◆ EXERCISE BRIEF
From the entries below, return every line that includes the word "linecap".

◆ Saved entries
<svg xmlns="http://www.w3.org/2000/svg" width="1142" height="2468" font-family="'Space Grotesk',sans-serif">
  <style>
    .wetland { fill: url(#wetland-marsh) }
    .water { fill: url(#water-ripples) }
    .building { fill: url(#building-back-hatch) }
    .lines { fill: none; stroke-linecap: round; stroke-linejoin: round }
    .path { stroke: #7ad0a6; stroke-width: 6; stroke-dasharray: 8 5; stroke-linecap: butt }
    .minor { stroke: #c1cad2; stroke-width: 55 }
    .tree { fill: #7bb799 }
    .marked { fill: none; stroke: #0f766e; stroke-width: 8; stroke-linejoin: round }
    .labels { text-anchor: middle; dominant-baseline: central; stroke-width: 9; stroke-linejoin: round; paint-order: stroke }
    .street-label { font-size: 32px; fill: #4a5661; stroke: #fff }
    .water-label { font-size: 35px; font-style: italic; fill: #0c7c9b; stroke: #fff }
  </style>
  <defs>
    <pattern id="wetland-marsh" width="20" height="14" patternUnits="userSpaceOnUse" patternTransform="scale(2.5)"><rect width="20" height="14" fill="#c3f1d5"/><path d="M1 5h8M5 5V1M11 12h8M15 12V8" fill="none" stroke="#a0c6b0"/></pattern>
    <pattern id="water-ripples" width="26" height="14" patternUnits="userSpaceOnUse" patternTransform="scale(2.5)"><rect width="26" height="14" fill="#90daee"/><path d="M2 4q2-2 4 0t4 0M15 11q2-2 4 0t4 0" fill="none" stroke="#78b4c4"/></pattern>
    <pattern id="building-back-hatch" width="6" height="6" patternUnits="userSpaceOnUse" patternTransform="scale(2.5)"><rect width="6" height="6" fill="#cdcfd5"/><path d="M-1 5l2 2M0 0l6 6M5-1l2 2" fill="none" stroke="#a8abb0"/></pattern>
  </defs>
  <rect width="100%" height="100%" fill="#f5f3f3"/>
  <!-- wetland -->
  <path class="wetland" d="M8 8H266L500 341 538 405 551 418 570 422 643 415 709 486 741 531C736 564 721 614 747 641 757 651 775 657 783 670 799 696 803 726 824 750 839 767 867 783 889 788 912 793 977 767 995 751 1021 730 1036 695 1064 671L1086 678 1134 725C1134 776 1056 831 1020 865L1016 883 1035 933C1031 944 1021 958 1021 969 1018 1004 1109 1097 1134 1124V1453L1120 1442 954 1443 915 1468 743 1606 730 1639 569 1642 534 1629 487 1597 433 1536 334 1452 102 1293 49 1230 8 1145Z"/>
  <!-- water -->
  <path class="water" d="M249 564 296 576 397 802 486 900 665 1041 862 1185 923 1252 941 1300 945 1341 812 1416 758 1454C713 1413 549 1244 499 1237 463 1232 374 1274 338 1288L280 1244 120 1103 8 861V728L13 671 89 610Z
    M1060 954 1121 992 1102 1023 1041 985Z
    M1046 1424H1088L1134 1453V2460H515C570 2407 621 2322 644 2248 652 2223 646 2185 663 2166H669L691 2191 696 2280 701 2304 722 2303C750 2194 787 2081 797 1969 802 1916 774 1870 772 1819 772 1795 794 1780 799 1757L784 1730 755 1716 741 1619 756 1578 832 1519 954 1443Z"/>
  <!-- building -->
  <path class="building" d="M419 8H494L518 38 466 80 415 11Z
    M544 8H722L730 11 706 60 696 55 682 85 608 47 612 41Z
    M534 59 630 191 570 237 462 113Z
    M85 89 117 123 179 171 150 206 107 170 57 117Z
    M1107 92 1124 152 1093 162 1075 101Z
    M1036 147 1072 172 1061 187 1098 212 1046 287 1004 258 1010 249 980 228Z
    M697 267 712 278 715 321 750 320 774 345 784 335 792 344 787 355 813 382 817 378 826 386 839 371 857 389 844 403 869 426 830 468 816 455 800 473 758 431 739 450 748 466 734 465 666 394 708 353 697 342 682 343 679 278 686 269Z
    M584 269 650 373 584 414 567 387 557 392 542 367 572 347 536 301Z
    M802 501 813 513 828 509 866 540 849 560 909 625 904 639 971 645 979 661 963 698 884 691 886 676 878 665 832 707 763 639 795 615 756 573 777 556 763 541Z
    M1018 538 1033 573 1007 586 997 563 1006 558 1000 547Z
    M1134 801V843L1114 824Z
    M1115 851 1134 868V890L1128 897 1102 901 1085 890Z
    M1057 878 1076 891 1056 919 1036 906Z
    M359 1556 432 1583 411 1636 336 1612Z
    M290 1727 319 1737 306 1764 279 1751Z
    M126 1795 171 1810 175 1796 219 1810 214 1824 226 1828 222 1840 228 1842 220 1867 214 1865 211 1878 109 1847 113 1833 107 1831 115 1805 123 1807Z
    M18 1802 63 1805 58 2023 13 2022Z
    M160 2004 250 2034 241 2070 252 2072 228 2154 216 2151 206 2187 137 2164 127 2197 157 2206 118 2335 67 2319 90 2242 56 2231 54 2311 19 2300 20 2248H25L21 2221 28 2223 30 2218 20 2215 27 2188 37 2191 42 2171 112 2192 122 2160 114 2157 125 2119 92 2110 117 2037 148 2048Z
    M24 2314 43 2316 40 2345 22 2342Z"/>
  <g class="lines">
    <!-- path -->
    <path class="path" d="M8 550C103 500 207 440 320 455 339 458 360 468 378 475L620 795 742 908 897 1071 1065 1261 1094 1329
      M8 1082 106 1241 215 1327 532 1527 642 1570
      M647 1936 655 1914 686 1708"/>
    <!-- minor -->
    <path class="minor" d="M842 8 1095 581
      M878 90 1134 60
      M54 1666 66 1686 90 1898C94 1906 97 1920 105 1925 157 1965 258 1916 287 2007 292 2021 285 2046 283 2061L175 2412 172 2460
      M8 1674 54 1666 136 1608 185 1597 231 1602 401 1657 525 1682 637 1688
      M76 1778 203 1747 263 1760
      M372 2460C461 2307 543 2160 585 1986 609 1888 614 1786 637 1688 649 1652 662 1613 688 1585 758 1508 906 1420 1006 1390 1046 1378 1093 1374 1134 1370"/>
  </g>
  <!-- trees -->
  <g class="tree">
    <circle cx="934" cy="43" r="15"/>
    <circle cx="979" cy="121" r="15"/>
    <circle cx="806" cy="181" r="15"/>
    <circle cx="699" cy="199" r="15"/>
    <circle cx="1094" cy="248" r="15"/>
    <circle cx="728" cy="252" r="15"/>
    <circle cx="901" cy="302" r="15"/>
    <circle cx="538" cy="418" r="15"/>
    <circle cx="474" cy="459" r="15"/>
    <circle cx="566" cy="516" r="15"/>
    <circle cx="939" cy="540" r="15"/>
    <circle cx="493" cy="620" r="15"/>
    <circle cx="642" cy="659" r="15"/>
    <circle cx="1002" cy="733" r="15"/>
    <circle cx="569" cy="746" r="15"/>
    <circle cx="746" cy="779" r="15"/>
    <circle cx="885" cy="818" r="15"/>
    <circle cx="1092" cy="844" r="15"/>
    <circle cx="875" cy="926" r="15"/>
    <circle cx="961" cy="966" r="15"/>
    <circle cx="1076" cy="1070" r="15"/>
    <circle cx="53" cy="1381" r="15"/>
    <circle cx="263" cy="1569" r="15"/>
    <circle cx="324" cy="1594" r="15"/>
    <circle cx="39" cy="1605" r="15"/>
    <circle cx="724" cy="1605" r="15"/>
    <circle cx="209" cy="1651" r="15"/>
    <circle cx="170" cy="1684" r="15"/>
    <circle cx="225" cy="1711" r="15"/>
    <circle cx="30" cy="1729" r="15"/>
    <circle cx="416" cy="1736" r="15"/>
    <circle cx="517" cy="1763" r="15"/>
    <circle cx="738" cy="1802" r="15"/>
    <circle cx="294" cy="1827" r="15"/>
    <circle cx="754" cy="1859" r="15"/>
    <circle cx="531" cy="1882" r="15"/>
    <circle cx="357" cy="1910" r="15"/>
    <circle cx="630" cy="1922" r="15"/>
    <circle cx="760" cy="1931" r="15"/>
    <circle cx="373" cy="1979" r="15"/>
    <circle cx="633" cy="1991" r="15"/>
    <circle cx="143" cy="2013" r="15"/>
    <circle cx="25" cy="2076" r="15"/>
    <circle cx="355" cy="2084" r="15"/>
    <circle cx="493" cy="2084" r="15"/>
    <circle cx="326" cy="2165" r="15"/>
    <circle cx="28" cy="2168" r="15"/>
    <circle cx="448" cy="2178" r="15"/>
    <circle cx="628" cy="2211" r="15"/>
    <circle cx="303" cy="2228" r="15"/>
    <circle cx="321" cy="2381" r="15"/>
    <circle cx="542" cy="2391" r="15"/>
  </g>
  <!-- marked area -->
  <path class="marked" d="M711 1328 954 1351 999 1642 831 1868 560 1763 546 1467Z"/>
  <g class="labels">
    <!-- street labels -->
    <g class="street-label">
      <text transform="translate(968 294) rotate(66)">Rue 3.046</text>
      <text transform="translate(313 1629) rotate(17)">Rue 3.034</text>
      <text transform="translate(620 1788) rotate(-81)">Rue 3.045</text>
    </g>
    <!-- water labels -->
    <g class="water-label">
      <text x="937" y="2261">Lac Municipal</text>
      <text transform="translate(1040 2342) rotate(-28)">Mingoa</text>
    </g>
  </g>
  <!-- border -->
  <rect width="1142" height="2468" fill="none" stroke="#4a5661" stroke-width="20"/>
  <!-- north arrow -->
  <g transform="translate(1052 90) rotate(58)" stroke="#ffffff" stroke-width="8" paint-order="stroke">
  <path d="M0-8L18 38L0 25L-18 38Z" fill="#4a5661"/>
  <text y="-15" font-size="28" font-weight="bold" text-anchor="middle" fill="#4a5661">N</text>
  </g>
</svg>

◆ SOLVED PROBLEM
    .lines { fill: none; stroke-linecap: round; stroke-linejoin: round }
    .path { stroke: #7ad0a6; stroke-width: 6; stroke-dasharray: 8 5; stroke-linecap: butt }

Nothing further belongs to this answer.